> **Required action**:
Report every line of the listing below in which the string "provincial" appears.

START Given records

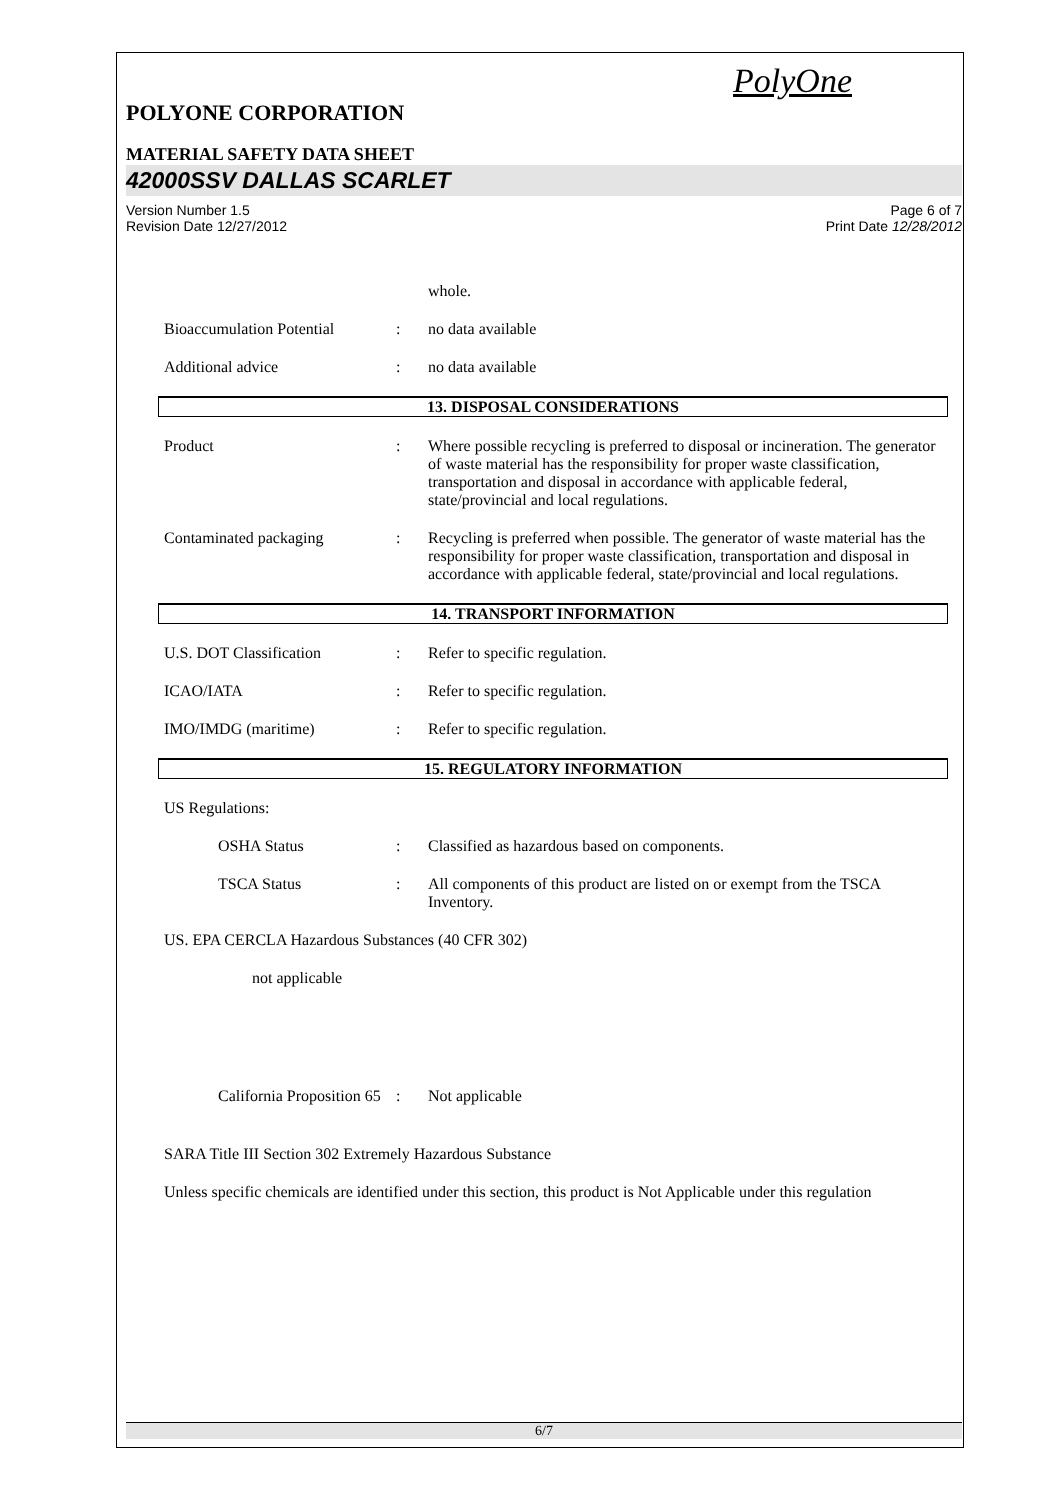PolyOne
POLYONE CORPORATION
MATERIAL SAFETY DATA SHEET
42000SSV DALLAS SCARLET
Version Number 1.5
Revision Date 12/27/2012
Page 6 of 7
Print Date 12/28/2012
whole.
Bioaccumulation Potential
: no data available
Additional advice : no data available
13. DISPOSAL CONSIDERATIONS
Product : Where possible recycling is preferred to disposal or incineration. The generator of waste material has the responsibility for proper waste classification, transportation and disposal in accordance with applicable federal, state/provincial and local regulations.
Contaminated packaging : Recycling is preferred when possible. The generator of waste material has the responsibility for proper waste classification, transportation and disposal in accordance with applicable federal, state/provincial and local regulations.
14. TRANSPORT INFORMATION
U.S. DOT Classification : Refer to specific regulation.
ICAO/IATA : Refer to specific regulation.
IMO/IMDG (maritime) : Refer to specific regulation.
15. REGULATORY INFORMATION
US Regulations:
OSHA Status : Classified as hazardous based on components.
TSCA Status : All components of this product are listed on or exempt from the TSCA Inventory.
US. EPA CERCLA Hazardous Substances (40 CFR 302)
not applicable
California Proposition 65
: Not applicable
SARA Title III Section 302 Extremely Hazardous Substance
Unless specific chemicals are identified under this section, this product is Not Applicable under this regulation
6/7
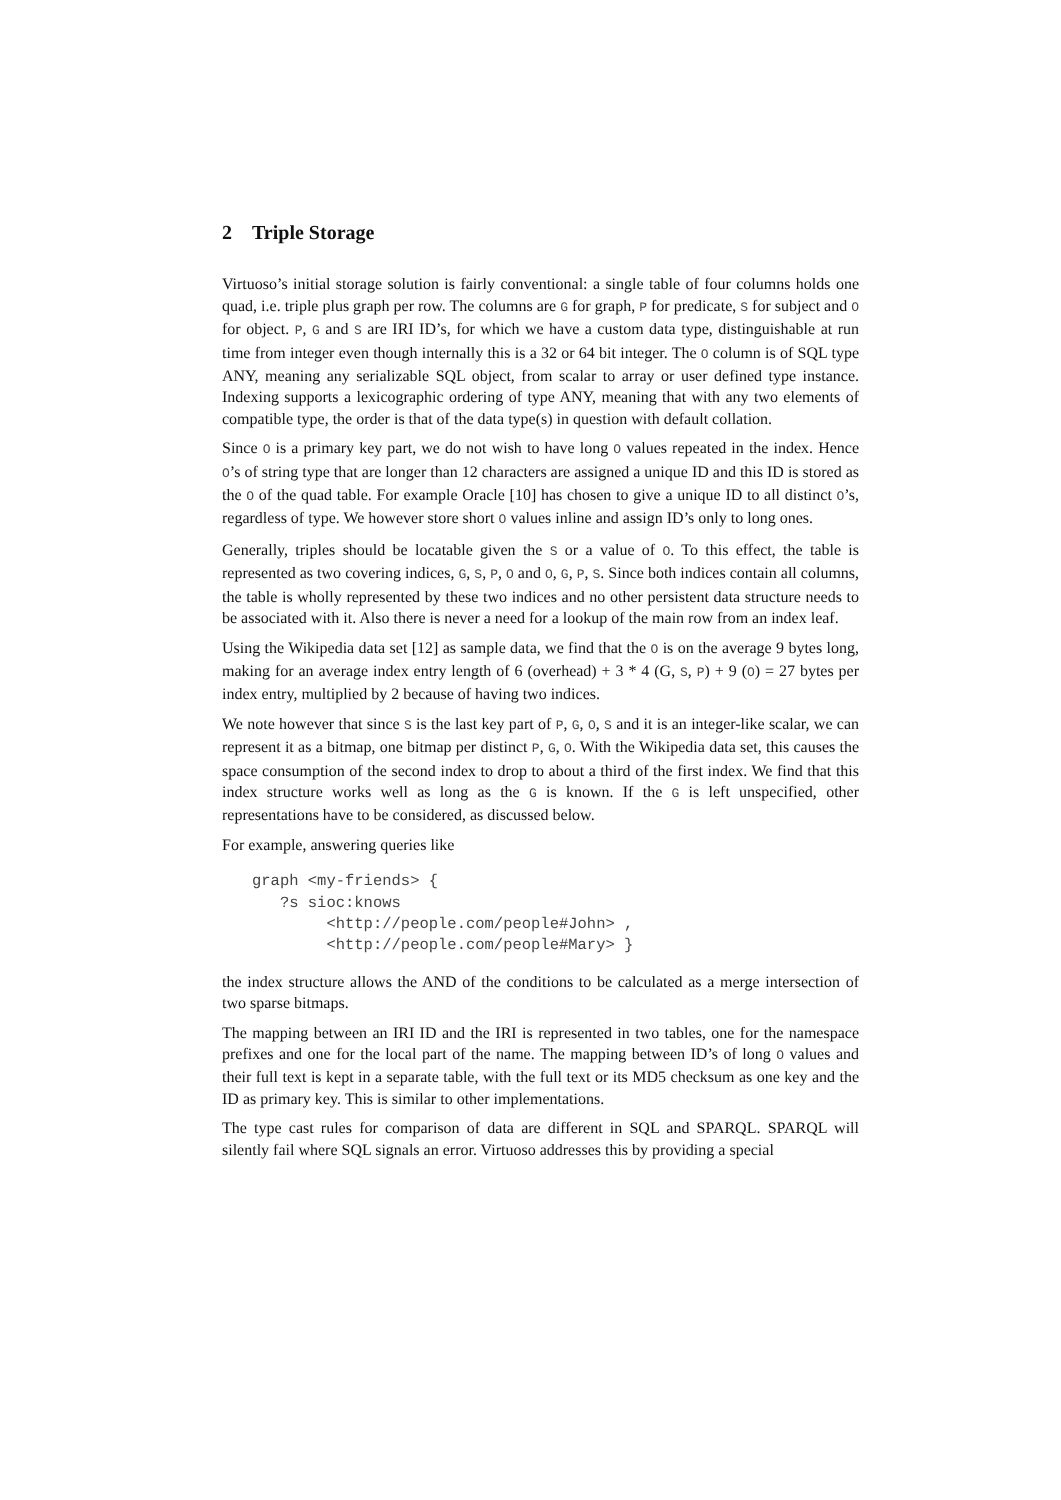2 Triple Storage
Virtuoso’s initial storage solution is fairly conventional: a single table of four columns holds one quad, i.e. triple plus graph per row. The columns are G for graph, P for predicate, S for subject and O for object. P, G and S are IRI ID’s, for which we have a custom data type, distinguishable at run time from integer even though internally this is a 32 or 64 bit integer. The O column is of SQL type ANY, meaning any serializable SQL object, from scalar to array or user defined type instance. Indexing supports a lexicographic ordering of type ANY, meaning that with any two elements of compatible type, the order is that of the data type(s) in question with default collation.
Since O is a primary key part, we do not wish to have long O values repeated in the index. Hence O’s of string type that are longer than 12 characters are assigned a unique ID and this ID is stored as the O of the quad table. For example Oracle [10] has chosen to give a unique ID to all distinct O’s, regardless of type. We however store short O values inline and assign ID’s only to long ones.
Generally, triples should be locatable given the S or a value of O. To this effect, the table is represented as two covering indices, G, S, P, O and O, G, P, S. Since both indices contain all columns, the table is wholly represented by these two indices and no other persistent data structure needs to be associated with it. Also there is never a need for a lookup of the main row from an index leaf.
Using the Wikipedia data set [12] as sample data, we find that the O is on the average 9 bytes long, making for an average index entry length of 6 (overhead) + 3 * 4 (G, S, P) + 9 (O) = 27 bytes per index entry, multiplied by 2 because of having two indices.
We note however that since S is the last key part of P, G, O, S and it is an integer-like scalar, we can represent it as a bitmap, one bitmap per distinct P, G, O. With the Wikipedia data set, this causes the space consumption of the second index to drop to about a third of the first index. We find that this index structure works well as long as the G is known. If the G is left unspecified, other representations have to be considered, as discussed below.
For example, answering queries like
graph <my-friends> {
   ?s sioc:knows
        <http://people.com/people#John> ,
        <http://people.com/people#Mary> }
the index structure allows the AND of the conditions to be calculated as a merge intersection of two sparse bitmaps.
The mapping between an IRI ID and the IRI is represented in two tables, one for the namespace prefixes and one for the local part of the name. The mapping between ID’s of long O values and their full text is kept in a separate table, with the full text or its MD5 checksum as one key and the ID as primary key. This is similar to other implementations.
The type cast rules for comparison of data are different in SQL and SPARQL. SPARQL will silently fail where SQL signals an error. Virtuoso addresses this by providing a special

END Given records

> **Response to the exercise**:
Product : Where possible recycling is preferred to disposal or incineration. The generator of waste material has the responsibility for proper waste classification, transportation and disposal in accordance with applicable federal, state/provincial and local regulations.
Contaminated packaging : Recycling is preferred when possible. The generator of waste material has the responsibility for proper waste classification, transportation and disposal in accordance with applicable federal, state/provincial and local regulations.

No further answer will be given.